HireSchool is not a consultancy, not an applicant tracking system, and not a recruiting agency. The customer's team builds the muscle; HireSchool gives them the kit. If the playbook in this article reads like the kind of thing you would like running quietly inside your business, you can explore the Structured Hiring Method programme and see how the modules are put together.

The debrief: where most hires go wrong

The interview is not where most hires fail. The debrief is. After every interviewer has done their best to score honestly, the team gets in a room and talks itself out of the evidence in about twelve minutes.

Two failure modes do most of the damage. The first is groupthink: whoever speaks first, or loudest, sets the anchor and the rest of the panel calibrates around it. The second is dilution. Kausel, Culbertson and Madrid (2016) showed that interviewers given more unstructured information about a candidate became more confident in their judgements and less accurate; extra detail does not get ignored, it crowds out the scorecard evidence the team is supposed to be weighing.

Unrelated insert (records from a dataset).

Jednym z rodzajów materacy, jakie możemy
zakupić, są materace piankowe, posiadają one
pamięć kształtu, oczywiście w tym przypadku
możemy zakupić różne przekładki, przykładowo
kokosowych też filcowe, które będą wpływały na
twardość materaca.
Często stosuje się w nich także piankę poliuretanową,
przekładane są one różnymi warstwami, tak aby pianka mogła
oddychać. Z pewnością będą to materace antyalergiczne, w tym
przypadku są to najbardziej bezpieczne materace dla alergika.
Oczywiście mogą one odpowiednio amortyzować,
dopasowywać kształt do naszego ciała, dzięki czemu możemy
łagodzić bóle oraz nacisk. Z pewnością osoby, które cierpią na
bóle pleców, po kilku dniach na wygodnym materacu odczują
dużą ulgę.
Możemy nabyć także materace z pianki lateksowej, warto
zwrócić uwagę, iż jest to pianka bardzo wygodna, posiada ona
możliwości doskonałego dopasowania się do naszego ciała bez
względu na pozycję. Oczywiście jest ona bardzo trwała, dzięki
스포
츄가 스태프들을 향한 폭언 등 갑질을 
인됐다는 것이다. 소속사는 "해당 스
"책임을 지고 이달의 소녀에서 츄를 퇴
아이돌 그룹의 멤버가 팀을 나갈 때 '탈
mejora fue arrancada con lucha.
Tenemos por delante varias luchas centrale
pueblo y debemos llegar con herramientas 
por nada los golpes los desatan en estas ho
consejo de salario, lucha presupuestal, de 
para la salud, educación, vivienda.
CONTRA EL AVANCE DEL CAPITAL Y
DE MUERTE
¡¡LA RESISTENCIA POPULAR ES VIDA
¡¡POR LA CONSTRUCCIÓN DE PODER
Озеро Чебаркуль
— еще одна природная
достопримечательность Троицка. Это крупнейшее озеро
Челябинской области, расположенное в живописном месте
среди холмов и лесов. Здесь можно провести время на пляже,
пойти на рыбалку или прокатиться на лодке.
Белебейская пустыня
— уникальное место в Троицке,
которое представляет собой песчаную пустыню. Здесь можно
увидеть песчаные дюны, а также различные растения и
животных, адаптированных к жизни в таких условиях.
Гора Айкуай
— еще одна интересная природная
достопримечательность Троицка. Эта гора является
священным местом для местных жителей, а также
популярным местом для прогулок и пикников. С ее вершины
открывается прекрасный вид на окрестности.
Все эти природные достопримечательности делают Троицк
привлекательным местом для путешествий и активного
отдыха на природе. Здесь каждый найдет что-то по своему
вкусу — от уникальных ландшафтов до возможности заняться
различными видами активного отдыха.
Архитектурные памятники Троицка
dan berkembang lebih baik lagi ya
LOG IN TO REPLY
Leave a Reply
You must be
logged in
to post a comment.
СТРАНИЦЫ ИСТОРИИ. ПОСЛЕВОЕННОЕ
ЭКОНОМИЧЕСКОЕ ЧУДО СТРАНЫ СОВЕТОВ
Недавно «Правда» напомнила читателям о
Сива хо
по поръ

The fix is mechanical. Every interviewer submits their scorecard before the debrief opens, and no one sees anyone else's scores until they have submitted their own. Independent scoring before any group discussion is the single change that does the most work, because it is what the whole playbook has been pointing at: a scorecard worth defending, filled out from evidence, before the room talks itself into a different answer.

Three flat illustrated cards with arrows: independent scorecards, a round-table discussion, and a final tick mark in a square.
Independent scoring first, then evidence-led debrief, then the decision.

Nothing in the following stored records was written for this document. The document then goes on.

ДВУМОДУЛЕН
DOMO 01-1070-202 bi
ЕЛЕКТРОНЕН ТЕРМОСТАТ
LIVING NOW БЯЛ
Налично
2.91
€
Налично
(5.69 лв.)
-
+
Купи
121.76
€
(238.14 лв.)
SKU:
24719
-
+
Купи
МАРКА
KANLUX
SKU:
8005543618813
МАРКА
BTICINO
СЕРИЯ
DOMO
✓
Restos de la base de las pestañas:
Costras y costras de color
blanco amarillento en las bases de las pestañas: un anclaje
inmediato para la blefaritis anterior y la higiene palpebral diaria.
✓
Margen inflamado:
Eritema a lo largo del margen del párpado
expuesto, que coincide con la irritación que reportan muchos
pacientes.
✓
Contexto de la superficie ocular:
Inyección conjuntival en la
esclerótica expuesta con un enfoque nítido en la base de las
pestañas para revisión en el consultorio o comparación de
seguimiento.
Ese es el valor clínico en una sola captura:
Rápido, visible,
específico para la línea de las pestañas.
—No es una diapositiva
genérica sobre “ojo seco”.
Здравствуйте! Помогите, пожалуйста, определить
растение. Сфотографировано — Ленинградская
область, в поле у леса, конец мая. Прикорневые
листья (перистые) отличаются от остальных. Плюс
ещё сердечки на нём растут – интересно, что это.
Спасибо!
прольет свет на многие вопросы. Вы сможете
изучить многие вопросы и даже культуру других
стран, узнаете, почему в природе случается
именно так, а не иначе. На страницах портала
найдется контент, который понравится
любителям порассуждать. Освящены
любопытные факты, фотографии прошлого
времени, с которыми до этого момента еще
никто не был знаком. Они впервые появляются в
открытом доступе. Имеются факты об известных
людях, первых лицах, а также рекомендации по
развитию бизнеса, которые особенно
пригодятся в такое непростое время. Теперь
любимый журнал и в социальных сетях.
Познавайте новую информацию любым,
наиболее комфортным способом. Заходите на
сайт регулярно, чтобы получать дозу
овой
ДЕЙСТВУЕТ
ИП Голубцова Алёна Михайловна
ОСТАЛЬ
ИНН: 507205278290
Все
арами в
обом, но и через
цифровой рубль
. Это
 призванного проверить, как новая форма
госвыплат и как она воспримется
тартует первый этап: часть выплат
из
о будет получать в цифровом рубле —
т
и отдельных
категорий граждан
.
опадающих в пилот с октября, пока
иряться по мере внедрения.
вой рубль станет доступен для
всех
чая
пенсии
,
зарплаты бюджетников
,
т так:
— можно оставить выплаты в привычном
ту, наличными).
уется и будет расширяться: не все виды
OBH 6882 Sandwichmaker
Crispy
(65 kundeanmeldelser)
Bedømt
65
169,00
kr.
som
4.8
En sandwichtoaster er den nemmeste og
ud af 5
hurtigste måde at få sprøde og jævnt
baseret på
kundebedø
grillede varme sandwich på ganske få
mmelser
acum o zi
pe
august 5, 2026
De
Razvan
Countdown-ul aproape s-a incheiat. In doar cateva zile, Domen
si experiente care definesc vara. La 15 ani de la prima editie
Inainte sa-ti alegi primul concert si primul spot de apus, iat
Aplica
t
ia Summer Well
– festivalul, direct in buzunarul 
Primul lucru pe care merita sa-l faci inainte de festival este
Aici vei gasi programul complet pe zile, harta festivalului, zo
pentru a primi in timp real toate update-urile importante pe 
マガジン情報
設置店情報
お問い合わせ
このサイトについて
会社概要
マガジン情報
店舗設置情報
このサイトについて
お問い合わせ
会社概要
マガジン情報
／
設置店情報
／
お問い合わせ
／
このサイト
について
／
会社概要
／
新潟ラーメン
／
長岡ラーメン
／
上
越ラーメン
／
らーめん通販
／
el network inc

Bohnet (2016) adds a small but useful trick: read horizontally, not vertically. Go through every interviewer's score on capability one before moving to capability two. This forces the panel to notice that the candidate scored a four on judgement and a two on collaboration, instead of folding both into a general "I liked them". Differences between interviewers on the same capability are interesting; differences between capabilities for the same candidate are more interesting. Both get lost in a "did we like them?" debrief.

The debrief style worth retiring is "let's talk it through and see where we land". It sounds collaborative and is, in practice, where the loudest opinion in the room wins.

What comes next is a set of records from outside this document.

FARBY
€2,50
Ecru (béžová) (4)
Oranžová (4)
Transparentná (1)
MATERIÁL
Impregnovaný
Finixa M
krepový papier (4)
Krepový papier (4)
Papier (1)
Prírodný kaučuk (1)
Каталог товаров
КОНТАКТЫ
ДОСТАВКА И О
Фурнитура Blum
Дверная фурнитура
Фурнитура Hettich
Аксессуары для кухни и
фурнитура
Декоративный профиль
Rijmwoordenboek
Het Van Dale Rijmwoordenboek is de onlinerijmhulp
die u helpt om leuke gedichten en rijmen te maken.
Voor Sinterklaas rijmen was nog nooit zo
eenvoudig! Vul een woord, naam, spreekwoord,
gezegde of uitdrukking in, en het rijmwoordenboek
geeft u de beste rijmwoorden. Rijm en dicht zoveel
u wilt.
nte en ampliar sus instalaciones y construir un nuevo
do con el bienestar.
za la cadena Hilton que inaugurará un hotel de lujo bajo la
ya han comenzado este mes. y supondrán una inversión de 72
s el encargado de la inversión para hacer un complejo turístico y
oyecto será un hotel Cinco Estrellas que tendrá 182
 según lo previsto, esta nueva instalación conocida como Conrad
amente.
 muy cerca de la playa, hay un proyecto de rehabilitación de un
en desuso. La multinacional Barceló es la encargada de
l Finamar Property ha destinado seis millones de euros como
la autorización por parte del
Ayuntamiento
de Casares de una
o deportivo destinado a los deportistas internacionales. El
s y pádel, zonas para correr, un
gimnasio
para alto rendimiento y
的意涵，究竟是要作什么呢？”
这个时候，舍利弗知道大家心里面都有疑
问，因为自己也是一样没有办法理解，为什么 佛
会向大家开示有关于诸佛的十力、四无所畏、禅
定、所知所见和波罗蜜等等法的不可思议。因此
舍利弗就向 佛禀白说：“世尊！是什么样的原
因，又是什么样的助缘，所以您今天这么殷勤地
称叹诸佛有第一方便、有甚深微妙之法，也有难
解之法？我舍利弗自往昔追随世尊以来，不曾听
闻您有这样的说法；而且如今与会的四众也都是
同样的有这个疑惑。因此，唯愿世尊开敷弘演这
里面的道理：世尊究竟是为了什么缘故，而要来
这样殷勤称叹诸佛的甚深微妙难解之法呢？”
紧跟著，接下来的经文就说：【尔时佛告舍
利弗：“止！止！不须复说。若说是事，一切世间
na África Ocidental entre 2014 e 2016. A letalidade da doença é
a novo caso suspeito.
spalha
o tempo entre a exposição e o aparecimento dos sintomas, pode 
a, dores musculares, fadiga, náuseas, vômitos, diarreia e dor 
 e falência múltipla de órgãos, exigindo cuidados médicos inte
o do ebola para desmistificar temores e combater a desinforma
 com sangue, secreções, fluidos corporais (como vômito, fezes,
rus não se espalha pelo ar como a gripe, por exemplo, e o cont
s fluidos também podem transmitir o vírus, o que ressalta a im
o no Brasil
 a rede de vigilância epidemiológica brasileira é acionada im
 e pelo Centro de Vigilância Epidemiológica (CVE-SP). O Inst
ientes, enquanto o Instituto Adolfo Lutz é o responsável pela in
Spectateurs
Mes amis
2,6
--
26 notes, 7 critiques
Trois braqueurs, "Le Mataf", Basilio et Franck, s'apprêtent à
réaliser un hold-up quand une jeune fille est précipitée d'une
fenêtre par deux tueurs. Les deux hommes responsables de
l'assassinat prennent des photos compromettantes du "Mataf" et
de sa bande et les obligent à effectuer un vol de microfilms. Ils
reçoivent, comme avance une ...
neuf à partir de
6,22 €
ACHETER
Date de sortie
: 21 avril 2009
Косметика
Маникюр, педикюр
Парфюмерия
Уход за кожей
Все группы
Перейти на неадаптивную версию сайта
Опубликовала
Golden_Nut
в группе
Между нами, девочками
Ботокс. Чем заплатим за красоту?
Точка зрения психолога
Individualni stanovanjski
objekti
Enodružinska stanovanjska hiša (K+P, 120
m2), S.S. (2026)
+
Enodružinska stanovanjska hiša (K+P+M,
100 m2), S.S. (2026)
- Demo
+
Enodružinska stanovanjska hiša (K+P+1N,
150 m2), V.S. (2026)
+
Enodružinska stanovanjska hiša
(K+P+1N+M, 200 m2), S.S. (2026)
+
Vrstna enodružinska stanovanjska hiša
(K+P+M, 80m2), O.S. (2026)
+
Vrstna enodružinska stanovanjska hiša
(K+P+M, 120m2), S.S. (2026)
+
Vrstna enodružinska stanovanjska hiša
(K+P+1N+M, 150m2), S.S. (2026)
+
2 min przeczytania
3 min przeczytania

The decision and the next interview

The decision rule is the part of the playbook a hiring manager should write down before the first candidate walks in, not after. A workable default: a minimum of three on every must-have capability, and an average above an agreed threshold, computed across all interviewers. Anything below the bar is a no, regardless of how the conversation felt.

Campion, Palmer and Campion (1997) include statistical aggregation - summing or averaging the scores - in their list of the most influential structure components, because it does what panels rarely do voluntarily: it weighs every interviewer's evidence equally and then commits to the result. Clinical prediction, which is the politer name for "let's just discuss it and decide", consistently underperforms the same data run through a sum.

The other half of the rule is what to do with the guide afterwards. Every interview is also data on the guide itself. Levashina, Hartwell, Morgeson and Campion (2013) emphasise that structured interviewing is iterative; the questions that stop discriminating between strong and weak candidates get retired, the ones that do get sharpened, and the scorecard gets a quarterly review like any other piece of operational kit. A hiring manager who does this once a quarter ends up with an interview guide that fits their company specifically, rather than a generic one that fits no one.

Structured hiring is a muscle, not a memo. The first interview run by the playbook will feel awkward. The third will feel deliberate. The tenth will feel obvious, and the team will quietly stop being able to imagine running an interview any other way. That is the point at which the costs the article opened with - the offers extended to candidates who interview well, the decisions no one can defend a year later - stop showing up in the numbers.